Alors que la liste LREM pour la région Hauts-de-France avait déjà à sa tête un membre du gouvernement, en la personne de Laurent Pietraszewski, actuel secrétaire d’Etat chargé des Retraites, Eric Dupond-Moretti a décidé d’y figurer également. Quelle stratégie politique sous-tend cette candidature ? La macronie avait-elle besoin d’un second poids lourd pour affronter le RN, pour tenter de le discréditer en déclassant la liste emmenée par Sébastien Chenu, anticipant ainsi l’affrontement attendu en 2022 entre Emmanuel Macron et Marine Le Pen, afin d’installer, en cas de victoire, un rapport de force favorable au Président de la République ?
Il est possible que, dans l’entre-soi parisien, lorsque les forts en gueule disposant d’un statut social confortable alignent à tout rompre les analyses les plus improbables, l’assemblée des courtisans acquiesce aimablement, satisfaite de valider d’un sourire admiratif ces arguments politiques que John Maynard Keynes rabaissait au rang de « propos ronflants d’après dîner ». Il est également possible que dans les bureaux feutrés des palais de la République, l’éclat des dorures confère à tout échafaudage idéologique branlant le statut de solide stratégie politique.
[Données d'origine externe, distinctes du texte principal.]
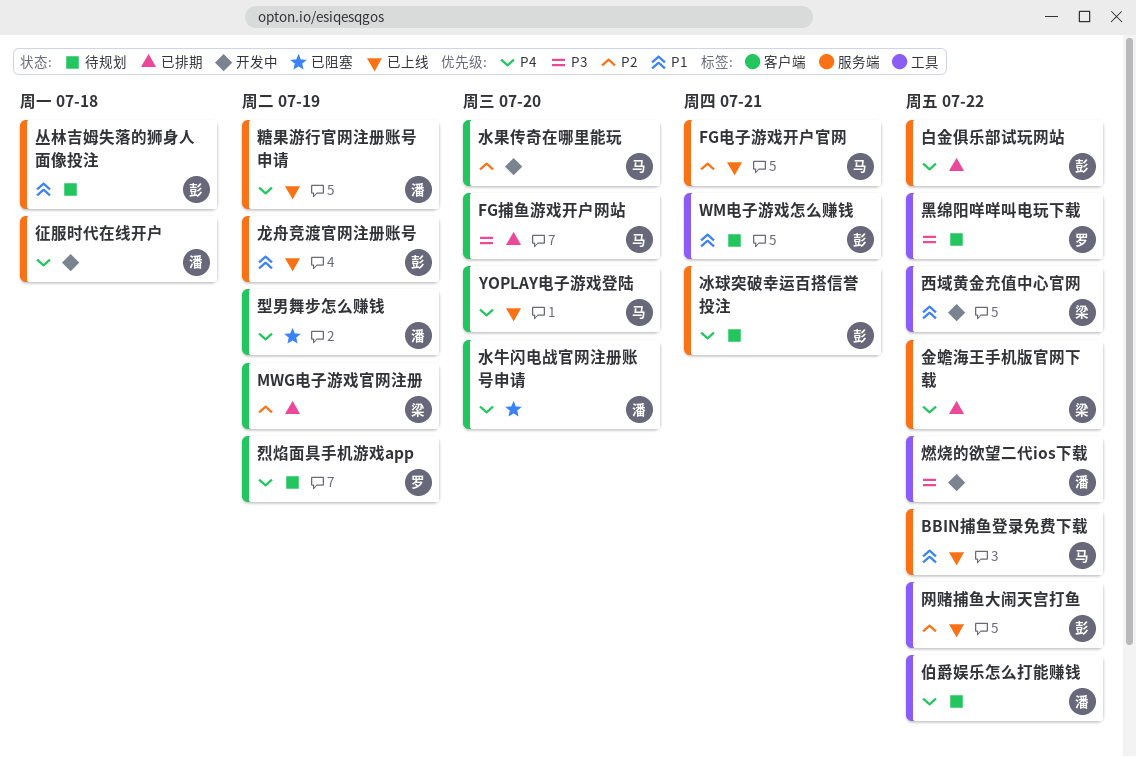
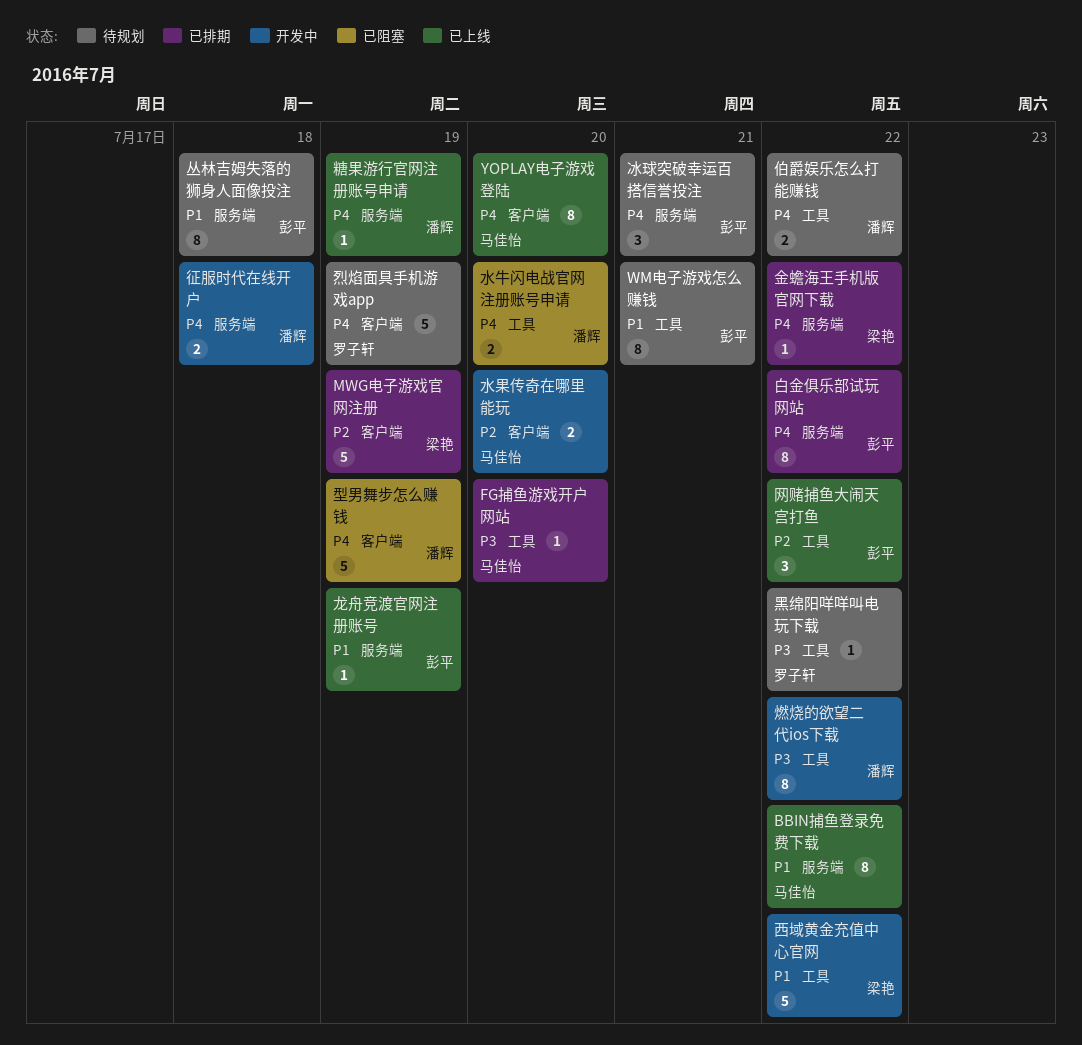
FG捕鱼游戏开户网站, label: 客户端 -> 工具
FG电子游戏开户官网: present -> none
水牛闪电战官网注册账号申请, label: 客户端 -> 工具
Le réel, quant à lui, surtout lorsqu’il a le visage d’une terre électorale en souffrance, résolument rétive aux arguments et à la politique macronistes, pourrait se révéler moins aisément manipulable. L’aboutissement de cette candidature pourrait donc se résumer, ainsi que Xavier Bertrand l’a twitté avec malice, à un extrait d’une fable de LaFontaine, La grenouille et le rat : « La ruse la mieux ourdie peut nuire à son inventeur ; et souvent la perfidie retourne à son auteur… »
Car nul n’est dupe ! L’engagement n’est que de circonstance, et la manœuvre n’est que politicienne. Puisque le débat présidentiel semble, à un an de l’échéance, de plus en plus installé entre un Emmanuel Macron en légère en perte de vitesse et une Marine Le Pen dont les gains de popularité sont modérés mais constants, l’hallali a été sonné : il faut défier le RN partout où il est puissamment installé et en passe de l’emporter aux élections régionales. Les deux régions historiques phares ont été ciblées : les Hauts-de-France et la région PACA. Le cafouillage de PACA a rapidement éclaté au grand jour, révélant l’impéritie des stratèges macronistes. Il est probable que Nord et Sud marchent d’un même pas en cette occasion, et que l’affiche des Hauts-de-France fasse in fine un terrible flop. Car, que penser de cette volonté farouche, martelée jour et nuit, 7j/7, de s’opposer au RN, comme s’il était le diable incarné ? Ne ressemble-t-elle pas davantage à une obsession psychotique qu’à un front républicain raisonné ?
La macronie n’a manifestement pas encore réussi à intégrer une notion élémentaire de stratégie politique : la re-diabolisation du RN ne fonctionne pas !
Ressasser que l’on a des « valeurs » qui sont incompatibles avec le RN sans jamais préciser lesquelles ; rabâcher que Marine Le Pen est une menace pour la République et la démocratie sans jamais expliquer pourquoi, sans jamais présenter le moindre argument concret, a sur l’opinion publique un effet inverse de celui qui est escompté. Les partis politiques vont devoir accepter désormais que la compétition électorale avec le RN doit se jouer uniquement sur le plan des idées et des propositions politiques. L’artifice gagnant de Jacques Chirac en mai 2002 est aujourd’hui un pétard mouillé !
Mais surtout, se présenter devant les électeurs, n’est-ce pas d’abord désirer les servir ? N’est-ce pas, en quelque sorte, les aimer et vouloir consacrer son temps et son énergie à les aider ? Dès lors, que penser d’une tactique visant à créer une affiche électorale médiatique dans l’unique but de permettre à son « patron » de l’emporter lors de l’échéance électorale suivante ? Cela ressemble fort à une instrumentalisation du processus électoral doublée d’un mépris des électeurs du Nord, rabaissés au rang de pions du pouvoir en place.
Emmanuel Macron n’avait-il pas confiance en son secrétaire d’Etat aux Retraites ? Laurent Pietraszewski a pourtant été élu député de la 11e circonscription du Nord en juin 2017. Sa légitimité était probante, son poids politique suffisant, et sa candidature n’a attiré aucune des remarques sarcastiques, du type « provocation », « tourisme électoral », « brouillon de son ambition présidentielle », dont a immédiatement été affublée celle du ministre de la Justice. Il est ainsi probablequ’Eric Dupond-Moretti, après avoir présenté en mai son projet de loi sur l’irresponsabilité pénale, présente en juin le bilan de l’irresponsabilité politique macronienne.